Meet Tulika Bose, PhD

The Public Lecture Series

Tulika Bose, PhD, Associate Professor of Physics, Boston University; and Trigger Coordinator for the Compact Muon Solenoid (CMS) experiment at the CERN Large Hadron Collider (LHC). (update 10/2017) Tulika Bose is an Associate Professor of Physics at Boston University and is currently serving as the Physics Coordinator of the Compact Muon Solenoid (CMS) experiment at the Large Hadron Collider. She has recently served as the Trigger Coordinator of the CMS experiment at CERN and also as the co-convener of the CMS Beyond Two Generations physics group. Her work has been recognized by a prestigious Alfred P. Sloan fellowship and a CMS Distinguished Researcher award. Bose has a keen interest in outreach and has given many public lectures and interviews and also organized various events reaching out to high school students. She has served as a member of the Fermilab Users' Executive Committee and also the US LHC Users Association Executive Committee. She is currently a member of the APS Division of Particles and Fields (DPF) Executive Committee.

Dr. Bose visited SftPublic on Contemporary Science program November 07,2016 for The 2016 Large Hadron Collider Update

For the fall 2015 SftPublic Public Lecture Series Dr. Bose presented What's Up at the 2015 Large Hadron Collider October 27, 2015 at the Robbins Library, Arlington MA. She explained how scientists at CERN were dealing with this new run of LHC experiments, which --as of fall of 2015-- had recorded 100 times more data than at approximately the same amount of time during the first run in 2010. This is "big data" in the fullest sense, and Dr. Bose is very much involved in how it is collected. She described why these experiments are likely to produce surprises, and how the international teams must sort through the data and apply rigorous confirmation processes.

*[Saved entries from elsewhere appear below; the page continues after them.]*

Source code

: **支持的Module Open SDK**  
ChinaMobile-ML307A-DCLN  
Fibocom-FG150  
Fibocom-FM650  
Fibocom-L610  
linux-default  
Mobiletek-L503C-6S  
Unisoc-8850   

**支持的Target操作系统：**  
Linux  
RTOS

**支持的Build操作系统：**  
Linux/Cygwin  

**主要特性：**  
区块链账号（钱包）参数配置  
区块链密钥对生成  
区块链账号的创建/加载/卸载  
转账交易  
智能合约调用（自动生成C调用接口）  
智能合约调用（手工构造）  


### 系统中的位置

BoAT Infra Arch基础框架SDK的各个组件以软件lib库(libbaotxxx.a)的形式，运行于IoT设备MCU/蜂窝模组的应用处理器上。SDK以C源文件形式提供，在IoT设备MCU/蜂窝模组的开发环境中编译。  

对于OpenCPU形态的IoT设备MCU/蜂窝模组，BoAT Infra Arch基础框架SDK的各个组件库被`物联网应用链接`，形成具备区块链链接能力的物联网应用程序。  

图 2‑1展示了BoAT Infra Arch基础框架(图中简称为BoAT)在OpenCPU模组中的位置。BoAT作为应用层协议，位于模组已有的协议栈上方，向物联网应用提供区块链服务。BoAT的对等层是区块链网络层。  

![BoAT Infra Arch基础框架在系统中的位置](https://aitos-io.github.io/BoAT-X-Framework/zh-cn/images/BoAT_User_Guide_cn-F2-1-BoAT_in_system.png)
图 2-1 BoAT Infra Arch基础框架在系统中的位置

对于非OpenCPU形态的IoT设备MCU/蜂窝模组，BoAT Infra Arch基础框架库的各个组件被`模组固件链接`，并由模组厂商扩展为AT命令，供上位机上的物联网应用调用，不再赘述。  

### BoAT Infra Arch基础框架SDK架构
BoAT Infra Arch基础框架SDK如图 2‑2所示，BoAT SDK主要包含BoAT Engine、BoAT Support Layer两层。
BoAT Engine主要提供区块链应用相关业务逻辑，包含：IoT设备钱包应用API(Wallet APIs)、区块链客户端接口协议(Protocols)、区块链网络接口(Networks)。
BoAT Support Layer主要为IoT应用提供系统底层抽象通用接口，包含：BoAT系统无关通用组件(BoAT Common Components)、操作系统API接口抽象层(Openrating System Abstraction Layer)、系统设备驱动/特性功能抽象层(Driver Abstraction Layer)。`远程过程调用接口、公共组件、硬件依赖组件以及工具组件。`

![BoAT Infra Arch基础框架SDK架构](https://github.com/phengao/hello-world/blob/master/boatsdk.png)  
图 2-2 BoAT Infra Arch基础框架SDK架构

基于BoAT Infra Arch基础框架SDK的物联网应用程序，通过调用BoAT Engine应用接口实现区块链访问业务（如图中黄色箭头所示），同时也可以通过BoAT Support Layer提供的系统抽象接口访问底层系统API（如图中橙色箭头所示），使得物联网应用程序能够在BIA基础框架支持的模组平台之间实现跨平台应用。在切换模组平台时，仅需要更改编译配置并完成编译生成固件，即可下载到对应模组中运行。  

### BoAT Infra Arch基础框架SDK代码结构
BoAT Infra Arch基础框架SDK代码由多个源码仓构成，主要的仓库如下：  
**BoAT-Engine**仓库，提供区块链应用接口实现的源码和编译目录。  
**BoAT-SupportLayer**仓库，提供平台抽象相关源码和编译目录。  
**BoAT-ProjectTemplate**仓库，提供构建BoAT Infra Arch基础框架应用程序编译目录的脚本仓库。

Previously, Dr. Bose appeared on SftPublic's Contemporary Science Issues and Innovations program in 2014 to discuss Great Expectations: The Large Hadron Collider in 2015. She described the excitement of the international group of scientists at CERN as they anticipated the upcoming 2015 reboot of the Large Hadron Collider. The 2015 LHC particle collisions were to be about double the energy of the 2012 experiments that confirmed the Higgs boson, so Dr. Bose and her colleagues expected confirmations of some particles predicted by theory, as well as many surprises.

In the bio-clip at the end of the November 05, 2014 video she explains how she got into particle physics, why she is so interested in the W boson, and what an exciting era this is for her and her LHC colleagues.